PAGE TEXT:

· · ·

Financial incentives appear to be effective for situations like assembly lines where products can be moved more efficiently by the team. However, in a review of studies of financial incentives for professionals, Pink [15] in his book Drive convincingly shows that they not only are useless, they commonly lead to poorer outcomes compared to operating with no such incentives. Pink points out that what professionals value are autonomy, a sense of high purpose, and an ongoing mastery of their expertise accomplished by engagement in their profession without the constraint of a ticking clock. The latter point was underscored in a qualitative study of masterful academic physicians in a Department of Internal Medicine: one’s reputation for excellence was the most common theme highly valued by such respondents [16].

· · ·

REQUIRED ACTION 1:
From the passage on financial incentives, list each thing that Pink says professionals value.
REQUIRED ACTION 2:
Echo the passage on financial incentives word for word, starting with "Financial incentives appear" and going on through "such respondents [16].".

Stored entries
· · ·

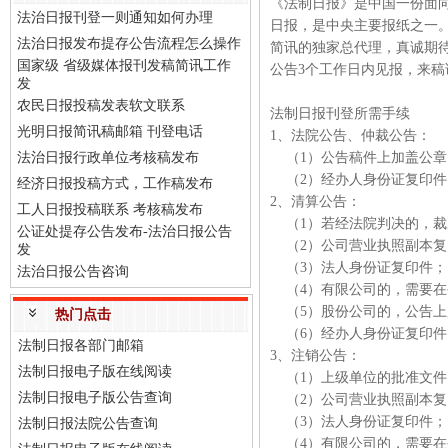
《法制日报》是中国一份面
法治日报刊登一则通知如何办理
日报，是中央主要报纸之一
法治日报发布提存公告流程怎么操作
简讯的独家总代理，真诚期
国家级 省级媒体报刊发稿简讯工作
公告3个工作日内见报，来
发
农民日报投稿发表软文联系
法制日报刊登所需手续
光明日报简讯稿邮箱 刊登电话
1、法院公告、仲裁公告：
法治日报行政单位考核稿发布
（1）公告稿件上加盖公
（2）经办人身份证复印
经济日报投稿方式，工作稿发布
2、清算公告：
工人日报投稿联系 考核稿发布
（1）若经法院判决的，裁
公证处提存公告发布-法治日报公告
（2）公司营业执照副本复
发
（3）法人身份证复印件
法治日报公告咨询
（4）有限公司的，需要在
（5）股份公司的，公告上
热门点击
（6）经办人身份证复印
法制日报各部门邮箱
3、注销公告：
法制日报电子版在线阅读
（1）上级单位的批准文
法制日报电子版公告查询
（2）公司营业执照副本复
（3）法人身份证复印件
法制日报法院公告查询
（4）有限公司的，需要在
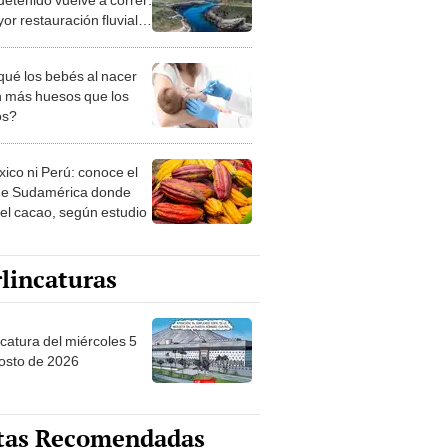
or restauración fluvial
historia
qué los bebés al nacer
n más huesos que los
os?
xico ni Perú: conoce el
de Sudamérica donde
 el cacao, según estudio
lincaturas
ncatura del miércoles 5
osto de 2026
tas Recomendadas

· · ·

YOUR RESPONSE 1:
- autonomy
- a sense of high purpose
- an ongoing mastery of their expertise

YOUR RESPONSE 2:
Financial incentives appear to be effective for situations like assembly lines where products can be moved more efficiently by the team. However, in a review of studies of financial incentives for professionals, Pink [15] in his book Drive convincingly shows that they not only are useless, they commonly lead to poorer outcomes compared to operating with no such incentives. Pink points out that what professionals value are autonomy, a sense of high purpose, and an ongoing mastery of their expertise accomplished by engagement in their profession without the constraint of a ticking clock. The latter point was underscored in a qualitative study of masterful academic physicians in a Department of Internal Medicine: one’s reputation for excellence was the most common theme highly valued by such respondents [16].